Wild Beasts - Boy King

by David Bruggink Rating:7 Release Date:2016-08-05
For those who have seen Wild Beasts as reliable creators of some of the most moving music to come out of the UK's indie scene in recent years, there's no doubt some will be surprised by the new direction taken on Boy King. After blessing us with several stellar albums that saw the band begin to favor more electronic textures, paring down their sound and civilizing their howling vocals but retaining their penchant for clever wordplay, we're now greeted by something that feels different - in sound, somewhat, but mostly in mood. 
 
First track 'Big Cat' is a prime example.
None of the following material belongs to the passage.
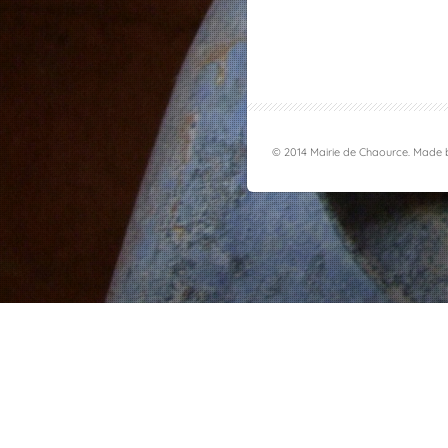
© 2014 Mairie de Chaource. Made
It's composed of elements that make total sense in the evolution of Wild Beasts - drummer Chris Talbot's deceptively straightforward beats, an organ that feels kind of Music Has the Right to Children-y, and synthesizers that, with their squelchy rhythms filling in the cracks, deliciously establish the momentum of the song. Like much of their output, it has a kind of spare elegance that ensures not a single sound is wasted, and its effect on the ears, particularly with a decent pair of headphones, is sublime. All the pieces are in place, but the spirit of the song already suggests a different Wild Beasts than we're used to, eschewing the earnest melancholy of Smother and Present Tense in favor of a tone that's instantly more confrontational and less erudite. It feels like Wild Beasts have finally given free rein to their id and forced their more intellectual side to the backseat, eliminating the need for some kind of sarcastic gesture when mentioning their name.

This shift is even more pronounced when you get further into the album, as tracks like 'Get My Bang,' 'Alpha Female,' and 'Tough Guy' ooze with brazen sexuality, quickly eclipsing the band's already sizable catalog of lascivious (yet often subtle) couplets. Even with Wild Beasts' well-established sardonic viewpoint, it can be difficult at times to know whether their newfound depravity is being expressed with serious intent or not. Where they once used the sheen of electronics to imbue earthly life with transcendence, it now seems they're grinding into the earth itself, with fat, crumbling bass synths that disintegrate like clods of dirt. Even the guitar solo (if you can call it that - and assuming it's played on a guitar, which I'm not sure of) on 'Get My Bang' sounds like a dying insect.

For all their surprising aggressiveness, these sounds tend to work quite well. The distorted textures of 'Celestial Creatures' lends further urgency to one of the band's most affecting songs yet, and there's no denying that even the remarkably sleazy 'Eat Your Heart Out Adonis' and 'He the Colossus' are very catchy in their own way. The sobering 'Dreamliner,' on the other hand, harks back to the quiet moments of Smother and the Wild Beasts we've come to know well. It feels like waking to piercing morning light after an evening of debauchery; whether it makes the prior evening feel more profound, throwing its exaggeration into sharp relief, or makes you glad the night is over, is open for debate.